= Beginning of Section =
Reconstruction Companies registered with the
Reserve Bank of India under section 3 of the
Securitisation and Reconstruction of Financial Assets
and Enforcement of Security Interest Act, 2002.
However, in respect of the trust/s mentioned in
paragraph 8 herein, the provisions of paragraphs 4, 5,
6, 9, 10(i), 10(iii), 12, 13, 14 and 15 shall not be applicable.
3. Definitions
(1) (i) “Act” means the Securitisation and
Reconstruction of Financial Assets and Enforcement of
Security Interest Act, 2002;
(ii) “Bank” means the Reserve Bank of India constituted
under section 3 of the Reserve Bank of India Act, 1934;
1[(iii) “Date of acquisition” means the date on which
= End of Section =
All of the records above are to be copied exactly.

Solution to the exercise:
Reconstruction Companies registered with the
Reserve Bank of India under section 3 of the
Securitisation and Reconstruction of Financial Assets
and Enforcement of Security Interest Act, 2002.
However, in respect of the trust/s mentioned in
paragraph 8 herein, the provisions of paragraphs 4, 5,
6, 9, 10(i), 10(iii), 12, 13, 14 and 15 shall not be applicable.
3. Definitions
(1) (i) “Act” means the Securitisation and
Reconstruction of Financial Assets and Enforcement of
Security Interest Act, 2002;
(ii) “Bank” means the Reserve Bank of India constituted
under section 3 of the Reserve Bank of India Act, 1934;
1[(iii) “Date of acquisition” means the date on which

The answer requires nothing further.